I didn't think a correction was called for. I believe I inadvertently walked into a historical quarrel – manifest in dueling official websites — that dates back many years. A correction to our story would have effectively been a choosing of sides. I consulted with my editor and our Standards and Practices Editor – both of whom were kept abreast of the Seminole Tribe's concerns — to craft the follow-up language that now appears on my post. I felt like that was the responsible tack to take.

I talked to Beatrice, and she sent me the sources she relied on. When I asked her if she stands by her timeline, she wrote by email, "The Florida Department of State provided information to NPR based on historical, archival and academic sources available at the agency." But she then added: "Furthermore, the Department does not speak on behalf of any groups or entities outside of the agency." She also said she had suggested Weeks follow up with an official at the Seminole museum, as well as two historians.

My take? Historians often disagree, and how we think of "history" can evolve over time, as new facts come in. And because history has real-time consequences—in land claims, say, to cite just one example—it is often fought over.

As far as NPR's role in this particular dispute is concerned, I fall back to one of the most important rules in journalism: Make that extra phone call.

Weeks told me, "When I decided to write about the Seminole cowboys of Florida, I sent an email to a spokesperson for the Tribe. I did not hear back from anyone. If someone from the Seminole Tribe had answered my query, I would have probably incorporated their information into my story."

Exercise set »
• A. Rewrite the entries between the lines holding "Thuốc trừ ốc dễ sử dụng – Thethuangroup.com" and "Datenschutz", inclusive, putting "Gemeinderat" in place of "Stadtrat" and leaving everything else as it is. Leave the pictures out.
• B. Write the next part of the NPR column on the Seminole history dispute, picking up after its final sentence.
The entries that follow have no connection to the NPR column above.

Extracted information »
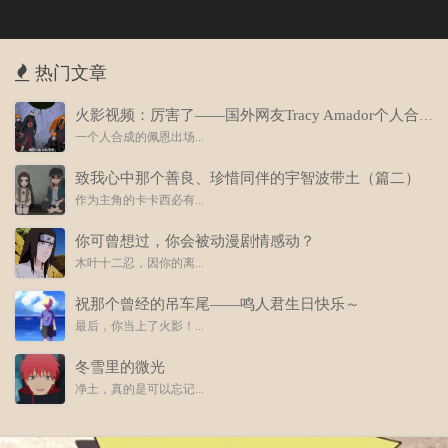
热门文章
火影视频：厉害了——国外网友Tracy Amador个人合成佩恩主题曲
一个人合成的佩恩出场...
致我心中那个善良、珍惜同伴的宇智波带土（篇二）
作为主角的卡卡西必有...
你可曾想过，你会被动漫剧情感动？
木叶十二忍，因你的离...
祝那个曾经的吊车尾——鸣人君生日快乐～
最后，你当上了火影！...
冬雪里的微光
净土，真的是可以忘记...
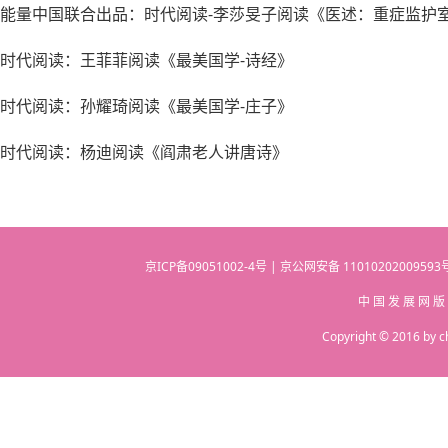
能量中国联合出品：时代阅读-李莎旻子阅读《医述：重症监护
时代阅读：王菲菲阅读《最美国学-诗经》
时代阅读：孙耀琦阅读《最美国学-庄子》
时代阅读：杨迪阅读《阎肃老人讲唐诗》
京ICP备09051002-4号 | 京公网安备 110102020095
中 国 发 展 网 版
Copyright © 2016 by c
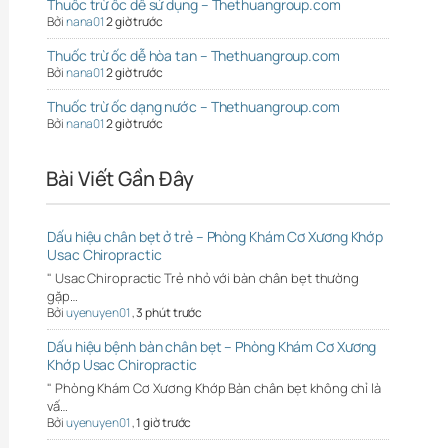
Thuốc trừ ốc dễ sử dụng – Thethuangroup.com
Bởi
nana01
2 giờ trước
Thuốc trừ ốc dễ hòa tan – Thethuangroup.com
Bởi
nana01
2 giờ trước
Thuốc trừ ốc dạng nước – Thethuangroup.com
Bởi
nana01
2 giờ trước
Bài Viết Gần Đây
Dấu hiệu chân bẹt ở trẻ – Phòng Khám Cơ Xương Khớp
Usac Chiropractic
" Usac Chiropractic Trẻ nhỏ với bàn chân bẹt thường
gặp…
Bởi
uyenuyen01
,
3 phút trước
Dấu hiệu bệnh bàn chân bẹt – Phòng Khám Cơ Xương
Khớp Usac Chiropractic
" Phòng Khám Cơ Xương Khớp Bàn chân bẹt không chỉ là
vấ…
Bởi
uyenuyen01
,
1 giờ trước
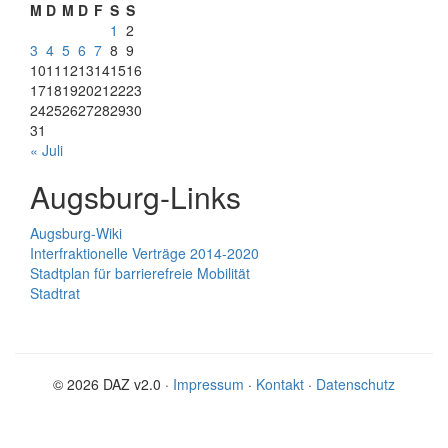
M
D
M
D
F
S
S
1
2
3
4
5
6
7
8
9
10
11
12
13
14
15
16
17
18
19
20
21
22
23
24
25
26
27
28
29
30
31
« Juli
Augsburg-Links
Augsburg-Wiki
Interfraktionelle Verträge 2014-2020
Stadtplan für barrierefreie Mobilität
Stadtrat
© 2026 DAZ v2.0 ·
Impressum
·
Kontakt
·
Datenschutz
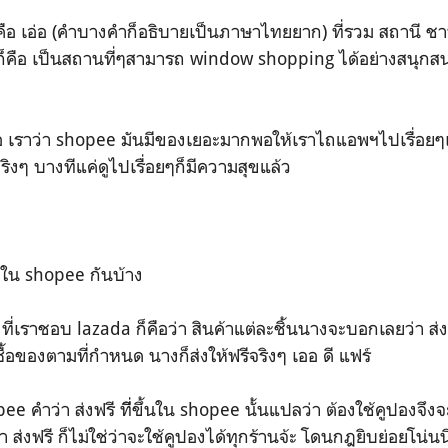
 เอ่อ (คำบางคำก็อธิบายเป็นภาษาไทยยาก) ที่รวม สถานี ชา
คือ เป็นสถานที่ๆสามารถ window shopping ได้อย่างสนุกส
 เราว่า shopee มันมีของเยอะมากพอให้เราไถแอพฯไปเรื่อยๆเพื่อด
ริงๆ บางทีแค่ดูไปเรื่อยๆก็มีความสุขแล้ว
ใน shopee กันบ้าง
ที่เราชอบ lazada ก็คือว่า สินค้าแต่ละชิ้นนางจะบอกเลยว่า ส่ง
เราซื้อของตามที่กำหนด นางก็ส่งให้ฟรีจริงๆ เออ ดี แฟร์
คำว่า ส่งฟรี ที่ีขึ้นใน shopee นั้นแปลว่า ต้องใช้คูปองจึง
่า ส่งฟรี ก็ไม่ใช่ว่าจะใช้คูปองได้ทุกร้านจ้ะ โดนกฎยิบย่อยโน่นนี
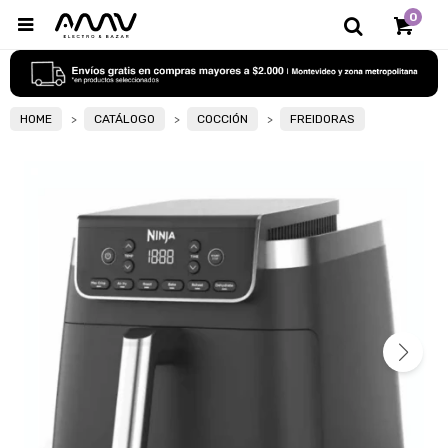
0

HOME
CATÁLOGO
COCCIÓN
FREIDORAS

Answers by item »
• A.
Thuốc trừ ốc dễ sử dụng – Thethuangroup.com
Bởi
nana01
2 giờ trước
Thuốc trừ ốc dễ hòa tan – Thethuangroup.com
Bởi
nana01
2 giờ trước
Thuốc trừ ốc dạng nước – Thethuangroup.com
Bởi
nana01
2 giờ trước
Bài Viết Gần Đây
Dấu hiệu chân bẹt ở trẻ – Phòng Khám Cơ Xương Khớp
Usac Chiropractic
" Usac Chiropractic Trẻ nhỏ với bàn chân bẹt thường
gặp…
Bởi
uyenuyen01
,
3 phút trước
Dấu hiệu bệnh bàn chân bẹt – Phòng Khám Cơ Xương
Khớp Usac Chiropractic
" Phòng Khám Cơ Xương Khớp Bàn chân bẹt không chỉ là
vấ…
Bởi
uyenuyen01
,
1 giờ trước
M
D
M
D
F
S
S
1
2
3
4
5
6
7
8
9
10
11
12
13
14
15
16
17
18
19
20
21
22
23
24
25
26
27
28
29
30
31
« Juli
Augsburg-Links
Augsburg-Wiki
Interfraktionelle Verträge 2014-2020
Stadtplan für barrierefreie Mobilität
Gemeinderat
© 2026 DAZ v2.0 ·
Impressum
·
Kontakt
·
Datenschutz

• B.
So if Weeks had sent a second email to the Tribe, or called them or followed up on Beatrice's suggestion to talk to a Seminole museum official, the piece would have likely contained a history that at least partly, if not wholly, reflected what the Tribe believes to be the truth. It's essentially due to random events—the Tribe says it did not receive the first email—that the state's version was the only one NPR ended up relying on.

NPR does not have to settle competing historical claims. But people—and in this case the Tribe, which is federally recognized and has tribal sovereignty—should be allowed to speak for themselves, or at least have their side aired. It's not the Tribe's fault that did not happen here.

It's unclear to me if that history is even still an issue. After the follow-up had been added to the article, Gallagher said, "My thoughts are that from something potentially negative politically to the Seminole Tribe a positive benefit has arisen via the Tribe's partnership with the State in sponsoring the Dec. 12 event titled "Who Are The Seminoles?" It will provide a long overdue examination of the Tribe's very misunderstood equity in Florida and greatly increase the knowledge of the accurate history of the Seminole Tribe of Florida."